Tuesday, March 25, 2008

Jess sometimes has a conscience

My dad and I when I had horrible red hair; also, both wearing pink!

The trouble with this is that I was really excited to call my Dad and tell him about my good news; he's great at being proud of me, and I'm great at accepting his pride, so it's kind of a win/win.

But see, now my Dad wants to read my blog. It's fine that my Mom reads it (and sometimes comments on it), because she's okay with the fact that I get high a lot and talk about how girls should have lots of sex and sometimes act like an outright bitch. But my Dad still has this vision of me as his perfect little girl, and if he reads Jess and Josh, this is what he'll see:

1. Lots of talk about my vagina. He likes to pretend I don't have a vagina. To him, my body cuts off at the neck until the ankles.

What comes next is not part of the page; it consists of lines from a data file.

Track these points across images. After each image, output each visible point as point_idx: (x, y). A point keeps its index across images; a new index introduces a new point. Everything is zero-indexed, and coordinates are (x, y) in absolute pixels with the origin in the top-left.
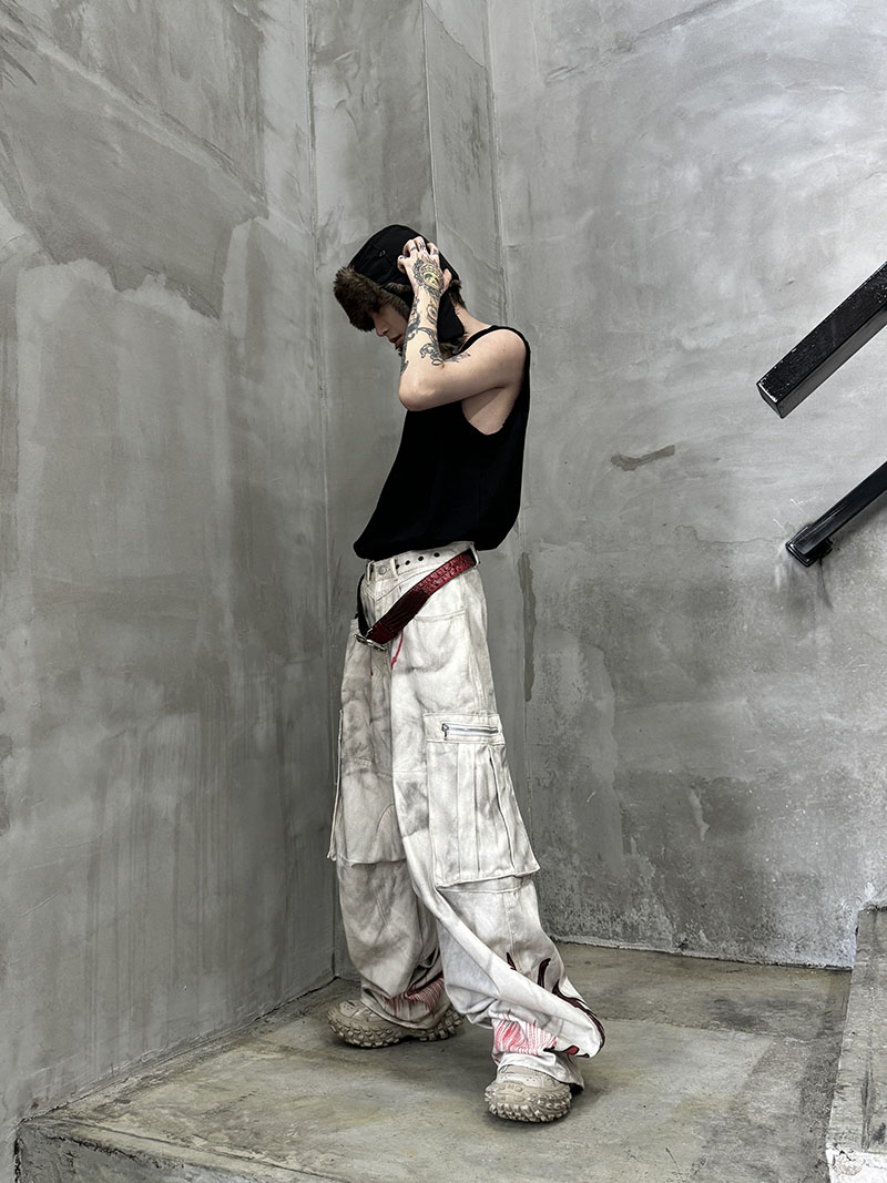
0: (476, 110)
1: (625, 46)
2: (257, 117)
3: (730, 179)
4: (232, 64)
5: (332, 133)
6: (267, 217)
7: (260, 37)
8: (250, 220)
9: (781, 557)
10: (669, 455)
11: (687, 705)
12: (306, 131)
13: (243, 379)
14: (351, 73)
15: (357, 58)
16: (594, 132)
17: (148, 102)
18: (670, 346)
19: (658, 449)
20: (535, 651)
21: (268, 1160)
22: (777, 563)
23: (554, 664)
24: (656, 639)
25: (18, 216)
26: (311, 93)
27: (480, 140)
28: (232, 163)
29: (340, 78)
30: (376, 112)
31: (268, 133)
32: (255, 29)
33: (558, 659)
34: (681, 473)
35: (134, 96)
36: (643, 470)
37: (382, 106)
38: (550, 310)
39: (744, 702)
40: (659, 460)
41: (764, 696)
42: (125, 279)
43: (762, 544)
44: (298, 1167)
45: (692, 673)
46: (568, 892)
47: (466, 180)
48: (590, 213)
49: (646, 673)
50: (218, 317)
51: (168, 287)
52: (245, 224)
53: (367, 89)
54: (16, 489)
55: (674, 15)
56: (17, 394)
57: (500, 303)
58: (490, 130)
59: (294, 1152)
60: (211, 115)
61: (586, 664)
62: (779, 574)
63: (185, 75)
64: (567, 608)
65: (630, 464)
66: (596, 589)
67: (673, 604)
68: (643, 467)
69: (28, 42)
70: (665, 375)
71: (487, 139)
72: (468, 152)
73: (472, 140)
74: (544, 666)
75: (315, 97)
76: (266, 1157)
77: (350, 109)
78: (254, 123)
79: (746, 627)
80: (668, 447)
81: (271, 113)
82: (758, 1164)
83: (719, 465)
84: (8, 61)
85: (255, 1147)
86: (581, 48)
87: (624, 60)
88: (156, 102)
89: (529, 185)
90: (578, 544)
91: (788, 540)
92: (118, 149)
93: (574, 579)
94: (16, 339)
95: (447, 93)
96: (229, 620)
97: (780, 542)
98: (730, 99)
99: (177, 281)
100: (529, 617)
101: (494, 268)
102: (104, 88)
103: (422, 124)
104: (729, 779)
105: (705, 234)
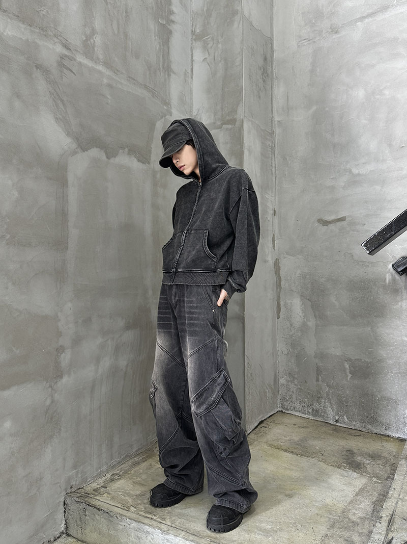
0: (265, 59)
1: (334, 30)
2: (168, 70)
3: (378, 97)
4: (158, 48)
5: (200, 73)
6: (171, 115)
7: (170, 32)
8: (164, 118)
9: (389, 270)
10: (343, 220)
11: (345, 327)
12: (189, 71)
13: (158, 188)
14: (210, 46)
15: (213, 39)
16: (318, 70)
17: (122, 73)
18: (347, 172)
19: (339, 217)
20: (281, 299)
21: (158, 519)
22: (388, 273)
23: (289, 304)
24: (333, 299)
25: (68, 134)
26: (192, 54)
27: (266, 73)
28: (156, 93)
29: (205, 48)
30: (220, 64)
31: (173, 75)
32: (169, 28)
33: (291, 303)
34: (348, 229)
35: (116, 71)
36: (332, 226)
37: (223, 62)
38: (294, 151)
39: (369, 329)
40: (339, 222)
41: (378, 327)
42: (111, 153)
43: (382, 264)
44: (170, 525)
45: (348, 315)
46: (291, 393)
47: (259, 94)
48: (314, 108)
49: (329, 313)
50: (149, 163)
51: (129, 154)
52: (161, 120)
53: (216, 54)
54: (67, 248)
55: (358, 17)
56: (68, 210)
57: (272, 147)
58: (272, 67)
59: (168, 517)
60: (148, 73)
61: (303, 306)
62: (388, 278)
63: (137, 57)
64: (295, 284)
65: (326, 223)
66: (308, 277)
67: (341, 286)
69: (73, 58)
70: (344, 185)
71: (270, 71)
72: (261, 81)
73: (263, 74)
74: (285, 305)
75: (194, 54)
76: (158, 518)
77: (209, 62)
78: (167, 73)
79: (372, 298)
80: (343, 217)
81: (174, 67)
82: (349, 539)
83: (366, 227)
84: (65, 68)
85: (154, 513)
86: (315, 30)
87: (334, 37)
88: (124, 72)
89: (288, 93)
90: (300, 257)
91: (393, 263)
92: (109, 97)
93: (299, 272)
94: (67, 187)
95: (252, 54)
96: (150, 292)
97: (389, 264)
98: (381, 59)
99: (133, 151)
100: (278, 285)
101: (270, 132)
102: (103, 71)
103: (240, 72)
104: (361, 360)
105: (364, 121)
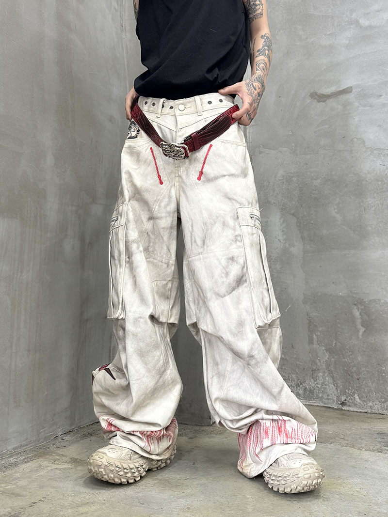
10: (348, 93)
19: (341, 89)
34: (356, 104)
36: (331, 102)
40: (342, 96)
65: (323, 98)
67: (346, 190)
68: (331, 100)
70: (348, 42)
80: (348, 88)
90: (285, 149)
93: (281, 172)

Yes, to my father I am a head on a pair of feet.

2. Posts (playfully) mocking him for scarring me with Solzhenitsyn and being the principal of my high school.

3. He'll know that I just plain thought it was funny when he caught me smoking weed on Christmas, and all that remorse was a bunch of bullshit.

4. He'll know that I'm a harlot.

5. He'll know that that time I slept over at Kathryn Nestor's house in 8th grade I was actually getting drunk, not working on a school project.

Okay, so it's all out there. I feel like a weight has been lifted from my shoulders. Dad, if you're reading this, heheheh... you can't ground me anymore! And also, okay this is really hard for me.... umm... I'm sorry?